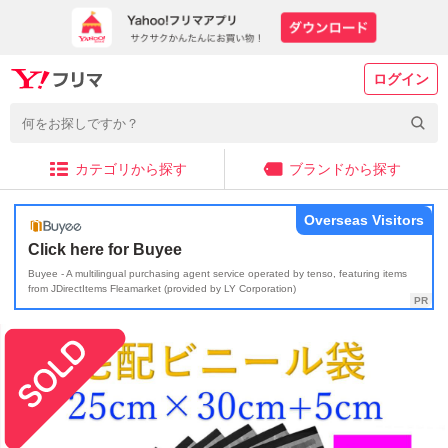
ログイン
カテゴリから探す
ブランドから探す
Overseas Visitors
Click here for Buyee
Buyee - A multilingual purchasing agent service operated by tenso, featuring items
from JDirectItems Fleamarket (provided by LY Corporation)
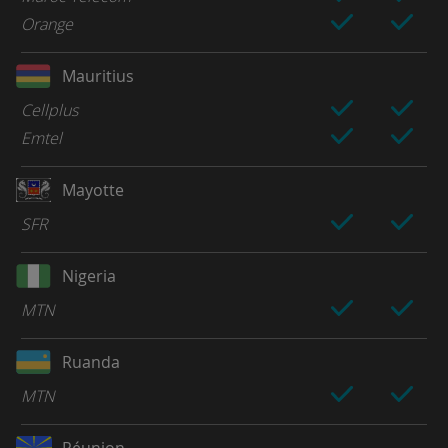
Orange
Mauritius
Cellplus
Emtel
Mayotte
SFR
Nigeria
MTN
Ruanda
MTN
Réunion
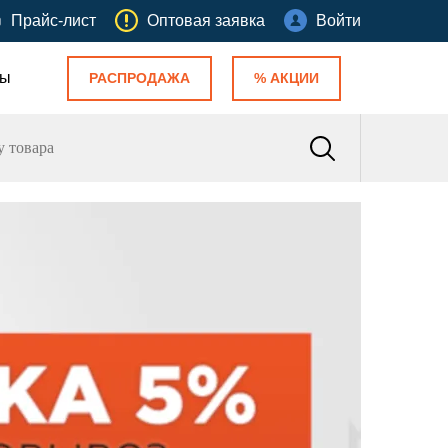
Прайс-лист
Оптовая заявка
Войти
ты
РАСПРОДАЖА
% АКЦИИ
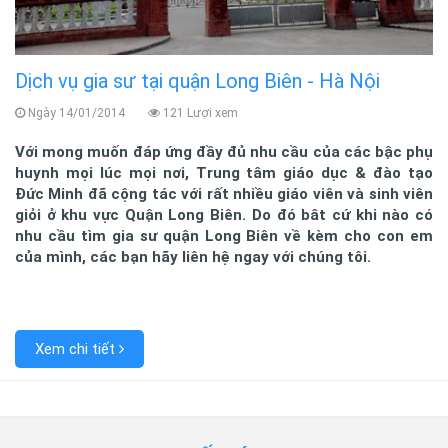
Dịch vụ gia sư tại quận Long Biên - Hà Nội
Ngày 14/01/2014
121 Lượi xem
Với mong muốn đáp ứng đầy đủ nhu cầu của các bậc phụ
huynh mọi lúc mọi nơi, Trung tâm giáo dục & đào tạo
Đức Minh đã cộng tác với rất nhiều giáo viên và sinh viên
giỏi ở khu vực Quận Long Biên. Do đó bât cứ khi nào có
nhu cầu tìm gia sư quận Long Biên về kèm cho con em
của mình, các bạn hãy liên hệ ngay với chúng tôi.
Xem chi tiết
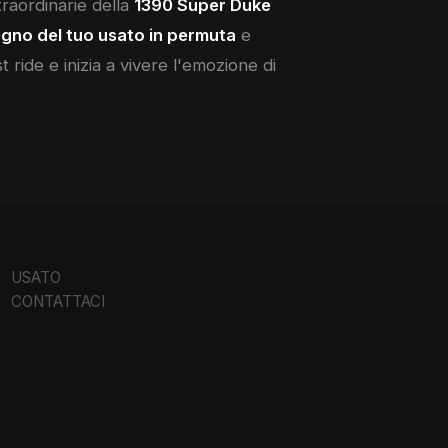
straordinarie della
1390 Super Duke
gno del tuo usato in permuta
e
 ride e inizia a vivere l'emozione di
USATO
CONTATTACI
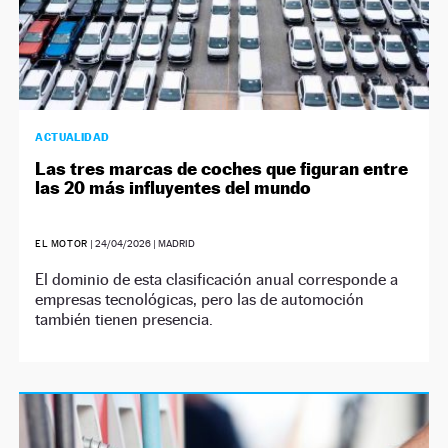
ACTUALIDAD
Las tres marcas de coches que figuran entre
las 20 más influyentes del mundo
EL MOTOR
|
24/04/2026
| MADRID
El dominio de esta clasificación anual corresponde a
empresas tecnológicas, pero las de automoción
también tienen presencia.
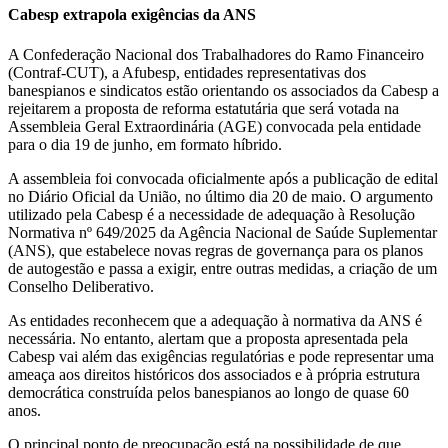
Cabesp extrapola exigências da ANS
A Confederação Nacional dos Trabalhadores do Ramo Financeiro
(Contraf-CUT), a Afubesp, entidades representativas dos
banespianos e sindicatos estão orientando os associados da Cabesp a
rejeitarem a proposta de reforma estatutária que será votada na
Assembleia Geral Extraordinária (AGE) convocada pela entidade
para o dia 19 de junho, em formato híbrido.
A assembleia foi convocada oficialmente após a publicação de edital
no Diário Oficial da União, no último dia 20 de maio. O argumento
utilizado pela Cabesp é a necessidade de adequação à Resolução
Normativa nº 649/2025 da Agência Nacional de Saúde Suplementar
(ANS), que estabelece novas regras de governança para os planos
de autogestão e passa a exigir, entre outras medidas, a criação de um
Conselho Deliberativo.
As entidades reconhecem que a adequação à normativa da ANS é
necessária. No entanto, alertam que a proposta apresentada pela
Cabesp vai além das exigências regulatórias e pode representar uma
ameaça aos direitos históricos dos associados e à própria estrutura
democrática construída pelos banespianos ao longo de quase 60
anos.
O principal ponto de preocupação está na possibilidade de que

- _What you need to do_: Each line above that has the word "proposta" must be copied.

- _Exercise response_:
rejeitarem a proposta de reforma estatutária que será votada na
necessária. No entanto, alertam que a proposta apresentada pela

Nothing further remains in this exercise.